Shares of the country’s biggest fuel exporter Reliance Industries and state-owned oil explorer ONGC tumbled on Friday after the government slapped levies on exports of auto fuels and jet fuel, and also imposed a windfall tax on domestic crude oil production.
The RIL stock lost over 7% to close the session at Rs 2,408.95, after falling 8.82% in intra-day trades, recording an erosion of Rs 1.25 trillion in its market capitalisation. With this, RIL’s year-to-date gains are down to 1.7%, having outperformed the Sensex between January and Thursday.

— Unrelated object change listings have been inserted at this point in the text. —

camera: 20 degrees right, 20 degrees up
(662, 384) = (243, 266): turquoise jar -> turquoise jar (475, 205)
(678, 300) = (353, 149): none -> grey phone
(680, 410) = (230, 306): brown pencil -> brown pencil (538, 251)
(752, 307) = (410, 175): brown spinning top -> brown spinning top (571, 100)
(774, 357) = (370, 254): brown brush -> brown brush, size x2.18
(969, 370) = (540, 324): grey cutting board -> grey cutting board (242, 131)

Stocks of other oil players also lost value, sending the BSE energy index down by nearly 4% to 7,635.10. The Sensex gave up 111.01 points or 0.21% to end at 52,907.93.

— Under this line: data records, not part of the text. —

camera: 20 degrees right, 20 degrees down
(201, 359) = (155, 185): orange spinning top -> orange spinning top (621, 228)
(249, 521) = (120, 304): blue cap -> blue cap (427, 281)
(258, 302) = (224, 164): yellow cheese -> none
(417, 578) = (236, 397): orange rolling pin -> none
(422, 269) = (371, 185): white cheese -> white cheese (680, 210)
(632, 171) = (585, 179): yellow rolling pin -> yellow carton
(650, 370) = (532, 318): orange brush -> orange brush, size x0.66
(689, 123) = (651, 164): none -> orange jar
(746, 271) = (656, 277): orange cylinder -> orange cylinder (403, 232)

Analysts at Morgan Stanley wrote that assuming the full impact of the regulations on both diesel and gasoline, RIL’s GRM would be negatively impacted by $6-8/bbl realistically compared with last week’s margin of $24-26/bbl. “This would still be above our base case estimates on earnings. Every $1/bbl impacts RIL’s earnings by 2.5-3%,” they observed, adding that most other refiners sell most of their output in the home market, and consequently, the impact on their earnings would be limited. The brokerage believes the condition that half of the refined products must compulsorily be sold locally does not apply to SEZ & DTA refiners like RIL.
Analysts at Jefferies observed that if RIL’s SEZ refinery is exempted from the tax, the impact on GRMs will be just $1 per barrel. The brokerage has a price target of Rs 2,950 for the stock and expects a significant upgrade to RIL’s operating profit from refining.
Most other oil players, such as Oil India, MRPL, Chennai Petro and Hindustan Oil Exploration Company, yielded ground, losing anywhere between 3% and 15%. Shares of Oil India posted their record single-day fall of 15.1%. Shares of Chennai Petroleum slipped 5.2% to close the session at Rs 297.20 whereas Mangalore Refinery & Petrochemicals closed 10% down at Rs 81.55 on the BSE.